*Exercise requirements:*
Once the line with "pyautogui.scroll(5, 552, 301)" is found in the data, output it and each following line exactly, up to and including the line with "pyautogui.hscroll(-3, 553, 301)", and nothing before or after.

*Data for processing:*
◆ ◆ ◆
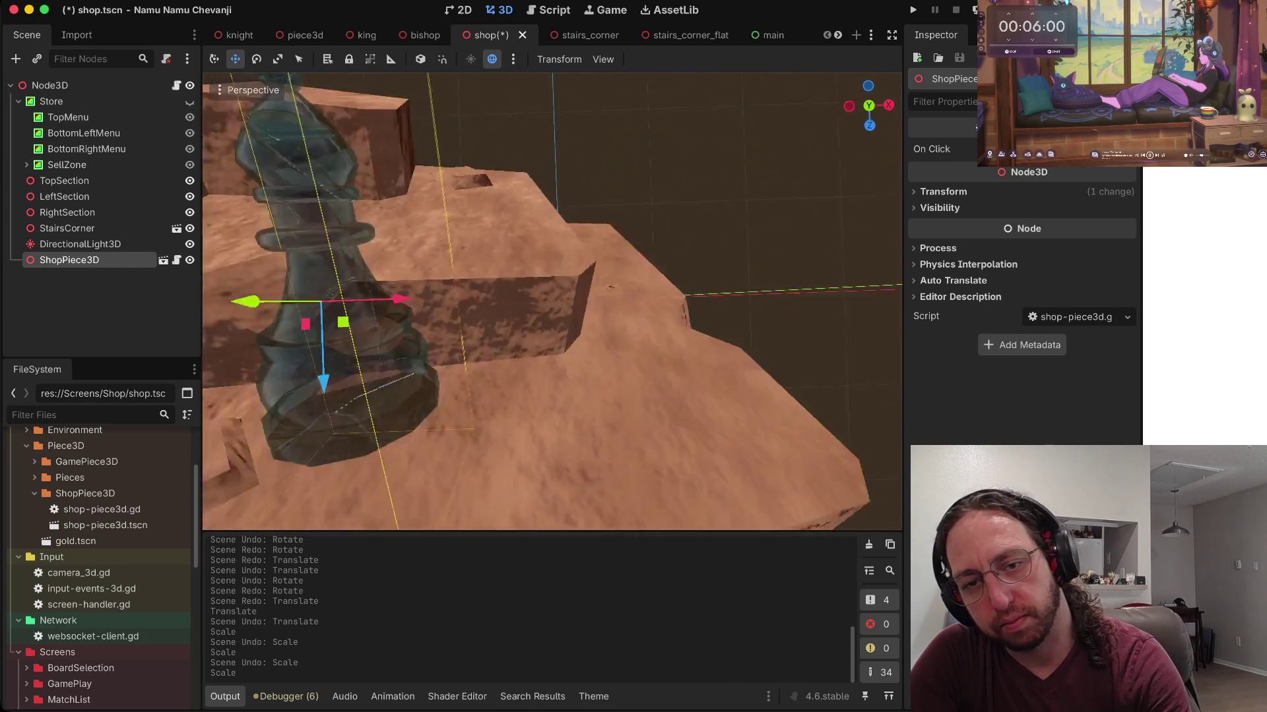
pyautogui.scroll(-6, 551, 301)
◆ ◆ ◆
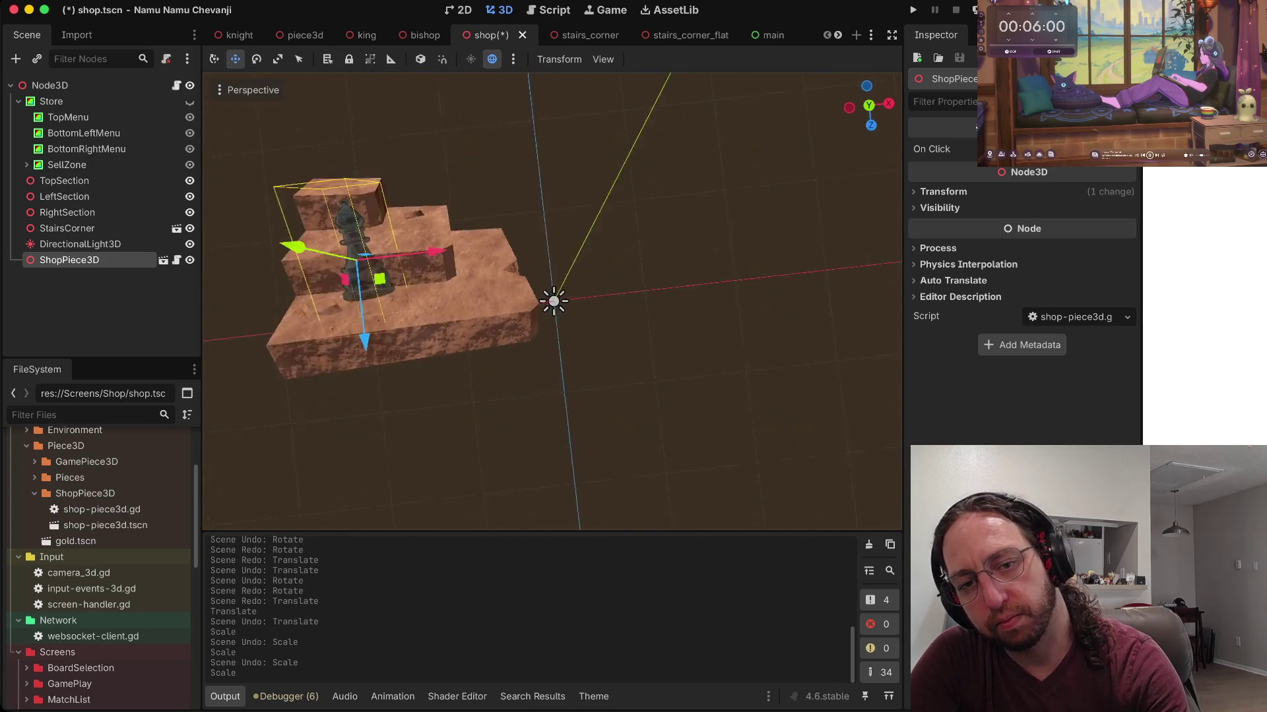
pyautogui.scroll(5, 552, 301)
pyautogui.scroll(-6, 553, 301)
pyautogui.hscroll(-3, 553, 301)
◆ ◆ ◆
*Task answer:*
pyautogui.scroll(5, 552, 301)
pyautogui.scroll(-6, 553, 301)
pyautogui.hscroll(-3, 553, 301)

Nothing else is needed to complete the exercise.